Il a brièvement caressé l'idée d'être écrivain: un roman écrit à l'âge de 23 ans, "l'Amour en vogue", sera publié. La vogue désigne la fête foraine à Lyon, sa ville natale. "Une histoire d'amour bien sûr, mais pas du tout autobiographique", précise-t-il. "Le héros était un gratteur de tête dans un train fantôme". "Je suis entré peu après au Figaro Littéraire et je me suis aperçu ce qu'était un écrivain, ce qu'était le style. Je me suis aperçu que je n'étais pas un écrivain et j'ai préféré être un bon journaliste". "Mais je me dis que mon livre était prémonitoire, car mon véritable métier, ce que j'ai fait toute ma vie à la télévision, c'est gratter la tête des écrivains et des télespectateurs", ajoute-t-il.
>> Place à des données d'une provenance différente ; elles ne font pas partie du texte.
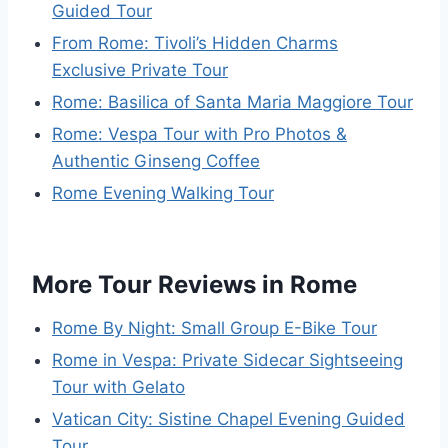
Guided Tour
From Rome: Tivoli’s Hidden Charms
Exclusive Private Tour
Rome: Basilica of Santa Maria Maggiore Tour
Rome: Vespa Tour with Pro Photos &
Authentic Ginseng Coffee
Rome Evening Walking Tour
More Tour Reviews in Rome
Rome By Night: Small Group E-Bike Tour
Rome in Vespa: Private Sidecar Sightseeing
Tour with Gelato
Vatican City: Sistine Chapel Evening Guided
Tour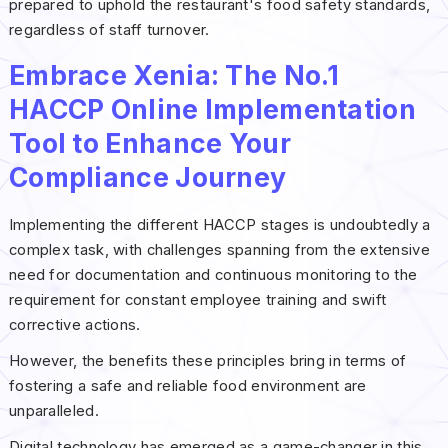
prepared to uphold the restaurant's food safety standards,
regardless of staff turnover.
Embrace Xenia: The No.1
HACCP Online Implementation
Tool to Enhance Your
Compliance Journey
Implementing the different HACCP stages is undoubtedly a
complex task, with challenges spanning from the extensive
need for documentation and continuous monitoring to the
requirement for constant employee training and swift
corrective actions.
However, the benefits these principles bring in terms of
fostering a safe and reliable food environment are
unparalleled.
Digital technology has emerged as a game-changer in this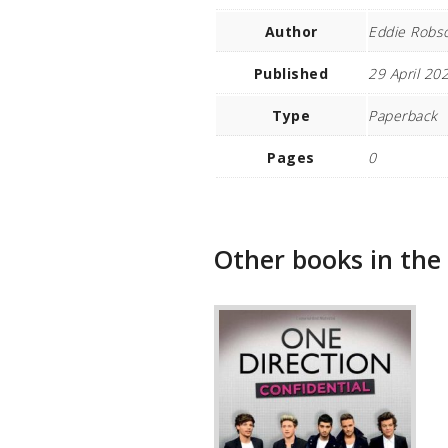
Author
Eddie Robs
Published
29 April 20
Type
Paperback
Pages
0
Other books in the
Bernard Pivot dit avoir peu de loisirs. Il aime la vie de famille -il a deux filles-, "les bons repas au restaurant" et les voyages. Il doit aussi à nouveau beaucoup lire puisqu'il fait partie du jury du Prix Goncourt depuis un an. Cet homme de télévision regarde peu le petit écran. Il suit les journaux, le sport (il est passionné de football et de Saint-Etienne en particulier) et quelques magazines. Jamais des émissions de téléréalité. La multiplication des chaînes le laisse froid --"trop de télévision tue la télévision"-- et il déclare, dans un sourire candide, "faire de la télé de papa".

Les entretiens tels que ceux de "Double je", de 25 minutes sans coupure, "deviennent rares". Aujourd'hui, "il faut que ça aille très vite", avec "une effervescence des images et une multiplication des intervenants". "Mais la télé évolue, c'est normal. Si j'avais 40 ans, il est probable que je ne ferais pas la même télé que celle que je fais sur le tard de ma vie".